WHAT YOU NEED TO DO: Locate each line in the data below that contains the string "Example", and copy every such line in full.

(Data items)
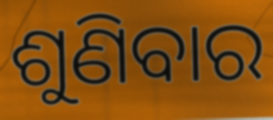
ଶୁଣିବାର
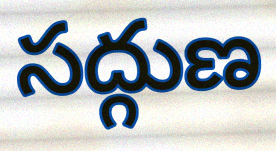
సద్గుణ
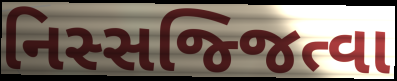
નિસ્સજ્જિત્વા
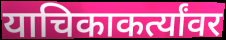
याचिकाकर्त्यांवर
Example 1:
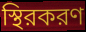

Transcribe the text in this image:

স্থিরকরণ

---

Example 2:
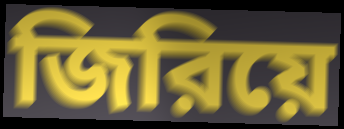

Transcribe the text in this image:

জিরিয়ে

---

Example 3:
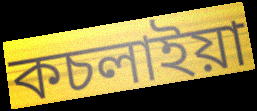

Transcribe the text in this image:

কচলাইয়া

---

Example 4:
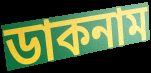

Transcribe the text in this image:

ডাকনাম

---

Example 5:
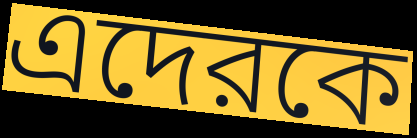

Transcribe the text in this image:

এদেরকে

---

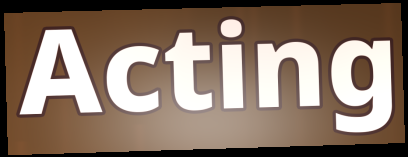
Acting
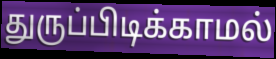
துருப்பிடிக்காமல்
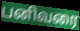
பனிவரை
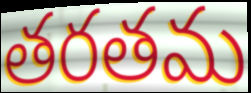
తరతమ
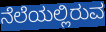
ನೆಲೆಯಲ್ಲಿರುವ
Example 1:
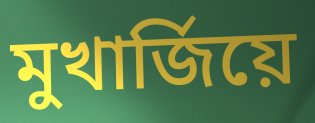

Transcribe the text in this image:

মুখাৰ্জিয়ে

EXERCISE OUTPUT:
Example 1:
Example 2:
Example 3:
Example 4:
Example 5:
Example 1:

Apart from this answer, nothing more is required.